Seeing that the turnover has been more seamless than expected, Curtin felt the time was right to retire on June 30, 2020, which marks the end of the fiscal year and will allow him to help Town Administrator Paul Sagarino and the Selectmen work on finding his replacement in the next 10 months. Curtin is expected to be on the Selection Committee for this purpose.
“It has been a distinct honor to serve the residents of this great town,” voiced an emotional Curtin. “This is a difficult decision to leave the position I loved and enjoyed, but I am looking forward to spending more time with my family. However, I want to let the Selectmen know I am committed to helping find my replacement, and I will work on the Selection Committee, so the town can continue its run of great financial success.”
Selectman Chair Joseph Morandi praised Curtin for helping turn Burlington into what it is today.
“I cannot say thank you enough for the job you have done in this town. Forty-two years of hard work, and you are part of the reason the town is where it is today. You have always been humble and true to your word,” lauded Chair Morandi. “Whenever a helping hand was needed, you were always there.”
Town Administrator Sagarino spoke of Curtin’s genuine passion and love for the town he served for 42 years.

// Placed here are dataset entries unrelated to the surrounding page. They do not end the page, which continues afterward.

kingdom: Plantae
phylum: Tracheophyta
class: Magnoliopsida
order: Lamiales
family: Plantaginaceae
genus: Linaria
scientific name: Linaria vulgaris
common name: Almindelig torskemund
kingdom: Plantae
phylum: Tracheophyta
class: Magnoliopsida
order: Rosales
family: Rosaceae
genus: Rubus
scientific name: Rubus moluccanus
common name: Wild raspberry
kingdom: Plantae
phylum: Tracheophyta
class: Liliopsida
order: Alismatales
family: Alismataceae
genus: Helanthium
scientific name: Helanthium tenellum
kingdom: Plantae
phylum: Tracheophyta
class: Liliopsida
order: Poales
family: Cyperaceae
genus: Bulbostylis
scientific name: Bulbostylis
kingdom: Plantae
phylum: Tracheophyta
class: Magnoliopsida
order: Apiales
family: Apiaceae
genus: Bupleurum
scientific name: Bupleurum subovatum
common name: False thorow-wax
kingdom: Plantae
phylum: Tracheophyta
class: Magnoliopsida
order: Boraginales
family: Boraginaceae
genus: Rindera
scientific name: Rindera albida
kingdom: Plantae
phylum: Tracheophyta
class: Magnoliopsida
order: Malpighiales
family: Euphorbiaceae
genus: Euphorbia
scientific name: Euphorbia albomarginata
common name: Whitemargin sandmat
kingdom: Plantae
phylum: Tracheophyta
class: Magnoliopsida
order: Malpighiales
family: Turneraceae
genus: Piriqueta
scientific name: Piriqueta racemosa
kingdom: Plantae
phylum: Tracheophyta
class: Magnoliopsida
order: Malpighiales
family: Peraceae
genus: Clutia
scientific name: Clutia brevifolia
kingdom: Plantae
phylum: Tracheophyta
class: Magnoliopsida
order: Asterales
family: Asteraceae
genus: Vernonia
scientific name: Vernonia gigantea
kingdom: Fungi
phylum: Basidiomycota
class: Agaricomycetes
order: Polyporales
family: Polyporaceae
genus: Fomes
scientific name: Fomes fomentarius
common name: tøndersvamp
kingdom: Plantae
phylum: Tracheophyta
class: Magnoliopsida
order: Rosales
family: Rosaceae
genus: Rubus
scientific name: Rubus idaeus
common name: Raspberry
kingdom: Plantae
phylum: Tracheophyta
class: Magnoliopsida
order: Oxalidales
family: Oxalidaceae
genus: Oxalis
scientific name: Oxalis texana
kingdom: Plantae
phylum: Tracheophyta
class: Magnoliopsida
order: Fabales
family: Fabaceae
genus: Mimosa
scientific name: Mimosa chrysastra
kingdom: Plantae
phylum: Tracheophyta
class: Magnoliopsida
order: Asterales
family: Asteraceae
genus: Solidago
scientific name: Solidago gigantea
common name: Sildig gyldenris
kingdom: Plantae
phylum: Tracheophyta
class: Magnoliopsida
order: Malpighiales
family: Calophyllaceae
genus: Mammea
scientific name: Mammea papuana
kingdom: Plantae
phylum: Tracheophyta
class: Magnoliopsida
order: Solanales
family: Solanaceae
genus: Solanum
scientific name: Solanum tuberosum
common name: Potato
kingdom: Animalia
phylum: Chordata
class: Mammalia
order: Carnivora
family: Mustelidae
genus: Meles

“I have never seen a person care more about the town than [Curtin]. All the decisions [Curtin] made were based on what was best for the town and its residents,” applauded Sagarino.
Curtin concluded, “There is no ‘I’ in team when it comes to our Town Government, and that is why Burlington is what it is today.”
Expect updates on the interview process for town treasurer/tax collector candidates in the coming months.